■ **Your objective**
In the answer, each line must appear exactly as in the records, and no picture may appear.

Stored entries

Segment Open

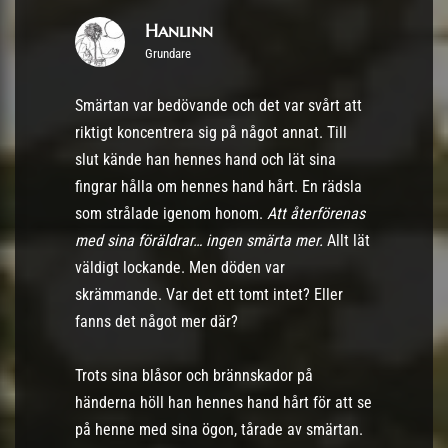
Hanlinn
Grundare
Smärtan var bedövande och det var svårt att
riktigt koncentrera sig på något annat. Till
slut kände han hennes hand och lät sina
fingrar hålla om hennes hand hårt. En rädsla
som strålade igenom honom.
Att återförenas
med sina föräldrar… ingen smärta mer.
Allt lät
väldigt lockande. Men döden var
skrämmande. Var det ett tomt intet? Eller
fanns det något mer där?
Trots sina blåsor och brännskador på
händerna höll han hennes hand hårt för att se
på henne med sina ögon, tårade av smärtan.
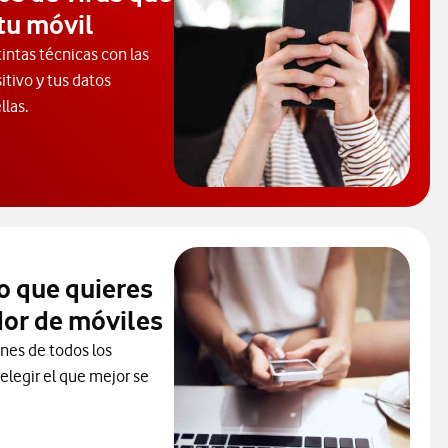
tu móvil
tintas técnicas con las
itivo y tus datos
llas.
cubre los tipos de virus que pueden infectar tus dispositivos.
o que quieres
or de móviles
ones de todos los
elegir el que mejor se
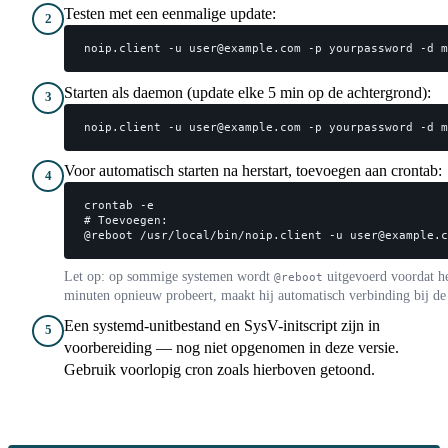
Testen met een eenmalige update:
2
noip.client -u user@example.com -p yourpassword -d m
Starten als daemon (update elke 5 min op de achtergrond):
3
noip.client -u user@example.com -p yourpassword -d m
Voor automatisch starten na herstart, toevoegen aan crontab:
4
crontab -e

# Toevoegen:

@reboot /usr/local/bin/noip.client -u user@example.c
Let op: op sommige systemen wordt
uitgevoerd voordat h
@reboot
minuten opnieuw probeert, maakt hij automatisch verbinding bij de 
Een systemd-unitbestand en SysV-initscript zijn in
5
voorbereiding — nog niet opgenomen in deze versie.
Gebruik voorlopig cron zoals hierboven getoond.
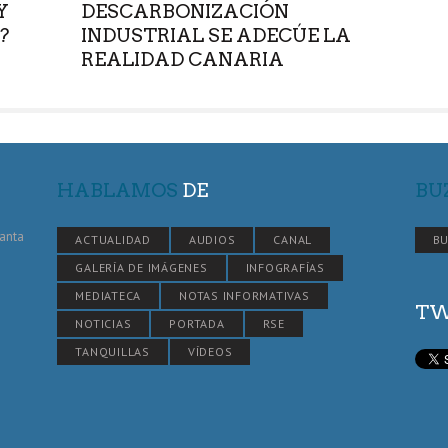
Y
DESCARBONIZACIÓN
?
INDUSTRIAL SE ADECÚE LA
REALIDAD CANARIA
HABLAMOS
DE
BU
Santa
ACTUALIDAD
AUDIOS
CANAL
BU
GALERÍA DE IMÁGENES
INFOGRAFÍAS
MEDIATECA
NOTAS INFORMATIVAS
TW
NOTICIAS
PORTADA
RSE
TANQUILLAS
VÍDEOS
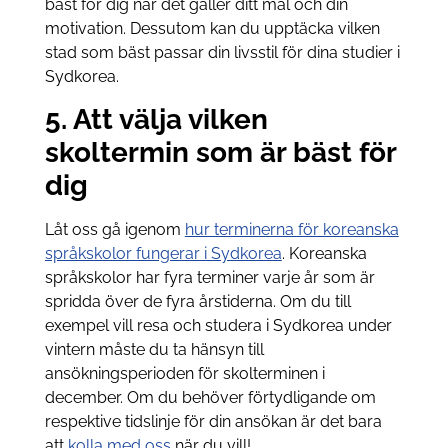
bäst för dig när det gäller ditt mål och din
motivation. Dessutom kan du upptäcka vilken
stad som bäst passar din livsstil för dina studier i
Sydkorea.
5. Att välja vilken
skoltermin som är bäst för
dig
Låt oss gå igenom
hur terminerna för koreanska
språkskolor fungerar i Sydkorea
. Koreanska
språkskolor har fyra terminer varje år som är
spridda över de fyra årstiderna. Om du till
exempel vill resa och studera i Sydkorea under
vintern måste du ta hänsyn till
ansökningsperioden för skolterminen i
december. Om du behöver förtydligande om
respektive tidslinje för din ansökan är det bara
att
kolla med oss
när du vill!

Segment Closed

■ **Finished exercise**
Hanlinn
Grundare
Smärtan var bedövande och det var svårt att
riktigt koncentrera sig på något annat. Till
slut kände han hennes hand och lät sina
fingrar hålla om hennes hand hårt. En rädsla
som strålade igenom honom.
Att återförenas
med sina föräldrar… ingen smärta mer.
Allt lät
väldigt lockande. Men döden var
skrämmande. Var det ett tomt intet? Eller
fanns det något mer där?
Trots sina blåsor och brännskador på
händerna höll han hennes hand hårt för att se
på henne med sina ögon, tårade av smärtan.
tu móvil
tintas técnicas con las
itivo y tus datos
llas.
cubre los tipos de virus que pueden infectar tus dispositivos.
o que quieres
or de móviles
ones de todos los
elegir el que mejor se
Testen met een eenmalige update:
2
noip.client -u user@example.com -p yourpassword -d m
Starten als daemon (update elke 5 min op de achtergrond):
3
noip.client -u user@example.com -p yourpassword -d m
Voor automatisch starten na herstart, toevoegen aan crontab:
4
crontab -e

# Toevoegen:

@reboot /usr/local/bin/noip.client -u user@example.c
Let op: op sommige systemen wordt
uitgevoerd voordat h
@reboot
minuten opnieuw probeert, maakt hij automatisch verbinding bij de 
Een systemd-unitbestand en SysV-initscript zijn in
5
voorbereiding — nog niet opgenomen in deze versie.
Gebruik voorlopig cron zoals hierboven getoond.
Y
DESCARBONIZACIÓN
?
INDUSTRIAL SE ADECÚE LA
REALIDAD CANARIA
HABLAMOS
DE
BU
Santa
ACTUALIDAD
AUDIOS
CANAL
BU
GALERÍA DE IMÁGENES
INFOGRAFÍAS
MEDIATECA
NOTAS INFORMATIVAS
TW
NOTICIAS
PORTADA
RSE
TANQUILLAS
VÍDEOS
bäst för dig när det gäller ditt mål och din
motivation. Dessutom kan du upptäcka vilken
stad som bäst passar din livsstil för dina studier i
Sydkorea.
5. Att välja vilken
skoltermin som är bäst för
dig
Låt oss gå igenom
hur terminerna för koreanska
språkskolor fungerar i Sydkorea
. Koreanska
språkskolor har fyra terminer varje år som är
spridda över de fyra årstiderna. Om du till
exempel vill resa och studera i Sydkorea under
vintern måste du ta hänsyn till
ansökningsperioden för skolterminen i
december. Om du behöver förtydligande om
respektive tidslinje för din ansökan är det bara
att
kolla med oss
när du vill!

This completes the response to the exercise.